一緒に作業をしているゴブリンも、大興奮だ。
すごく、気分が良い。
「うわああ!」
「危ない!」
うっかり範囲を間違えてしまい、切ってない木まで押し上げてしまった。
そして、横で作業をしていたゴブサク達の方に倒れていった。
なんで、ピンポイントにそっちに倒れるかな。
「す……すまん」
ゴブサクに、数人分の仕事が今ので片付いたので、ゆっくりしててくださいと言われた。
ササっと切株を椅子に加工して、そこで座って見ててくれるだけでいいとも……
うん、邪魔だから、黙って見てろってことね。
しかし、何か手伝えることはないかな。
せっかく、ここまで来たんだし。
よし、やっぱり手伝おう。
「いま、ゴブエにお茶を頼みましたので、座って待ってください」
腰を浮かせたタイミングで、ゴブサクに声を掛けられた。
彼の奥さんが、お茶を用意してくれると。
ふふ……
寂しい。
しょうがない。
それなら、ばれないように手助けを。
この場にいるゴブリン達に、筋力強化のバフを掛ける。
「うわっ、急に力が!」
「あぶないっ!」
ちょうど斧を振るったタイミングてバフが掛かったらしく、また間の悪いことに木を倒す切れ込みの最後の一撃だったこともあり、勢い余って木をへし折っていた。
しかも木が折れたことで斧がそのまま振りぬかれたうえに、抵抗が無くなったことで手からすっぽ抜けたらしく。

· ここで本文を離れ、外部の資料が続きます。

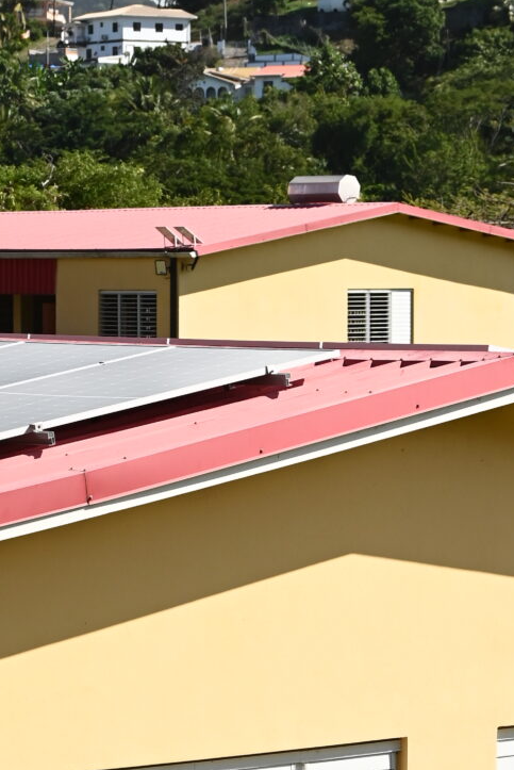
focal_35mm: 166
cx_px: 46
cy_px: 575
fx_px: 3550
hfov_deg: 8.3
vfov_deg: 12.3
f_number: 6
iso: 400
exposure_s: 1/2000
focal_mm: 60
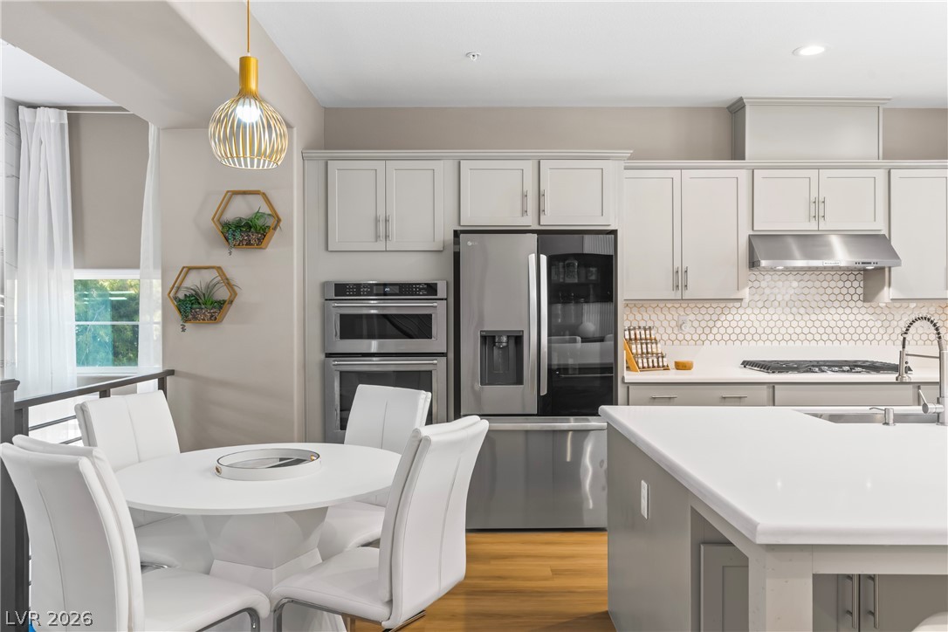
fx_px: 737
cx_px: 474
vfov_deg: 46.4
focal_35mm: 28
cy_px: 316
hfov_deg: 65.5
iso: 400
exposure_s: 2
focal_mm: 28
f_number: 8
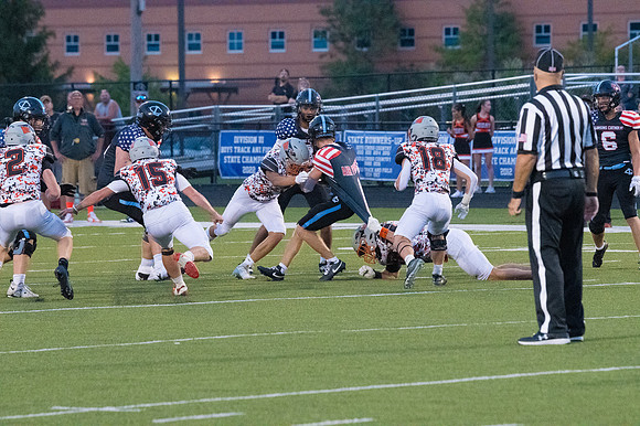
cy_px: 213
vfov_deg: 4.6
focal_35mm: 300
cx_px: 320
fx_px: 5330
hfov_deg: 6.9
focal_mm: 200
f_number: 5
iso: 8000
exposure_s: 1/1250
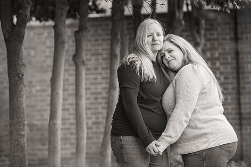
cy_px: 62
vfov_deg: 8.4
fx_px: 1137
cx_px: 128
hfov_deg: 12.6
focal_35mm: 163
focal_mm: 125
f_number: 2.8
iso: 400
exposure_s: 1/250
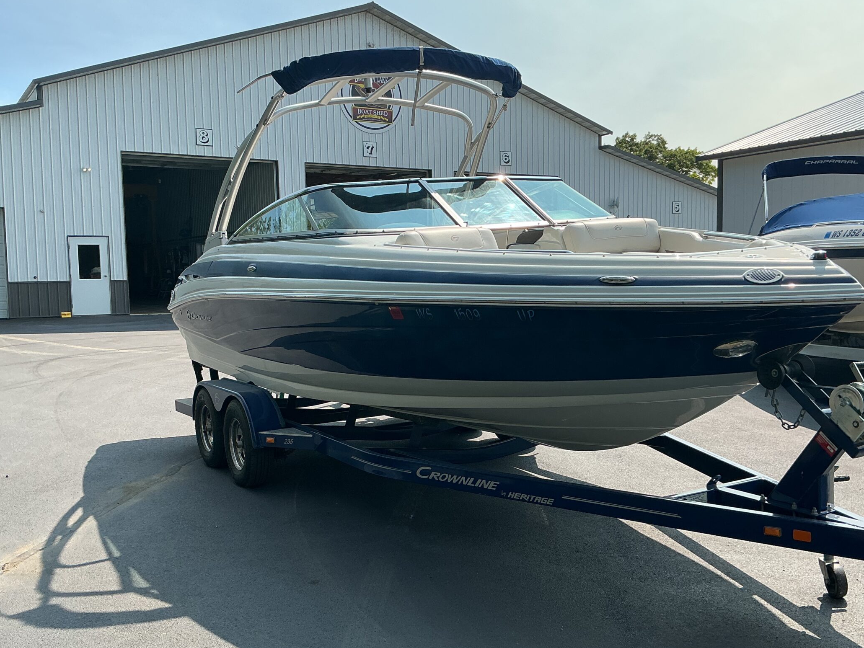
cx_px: 462
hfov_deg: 51.3
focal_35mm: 36
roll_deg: +1.3
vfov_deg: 39.6
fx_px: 899
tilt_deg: -4.5
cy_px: 351
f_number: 1.8
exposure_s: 1/1342
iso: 25
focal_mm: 3
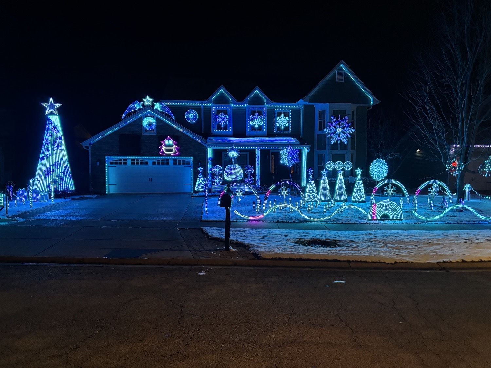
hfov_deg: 67.3
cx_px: 246
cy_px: 184
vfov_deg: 53.1
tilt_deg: -1.1
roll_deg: +0.2
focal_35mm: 26
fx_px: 369
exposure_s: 1/45
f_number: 1.6
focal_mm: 5.96
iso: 500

なぜか、やはりゴブサクに向かって、斧が回転しながら飛んで行っていた。
すごい勢いで回転しながら飛んできた斧の柄をパシッとキャッチしたゴブサクに、言うことを聞かない立場が上の人の子供を見るような表情で見つめられてしまった。
すいません。
もう、何もしません……
黙って見学します。
あっ、お茶美味しいです。
ありがとうございます。
ゴブエの淹れてくれたお茶を飲みながら、思わずため息が漏れた。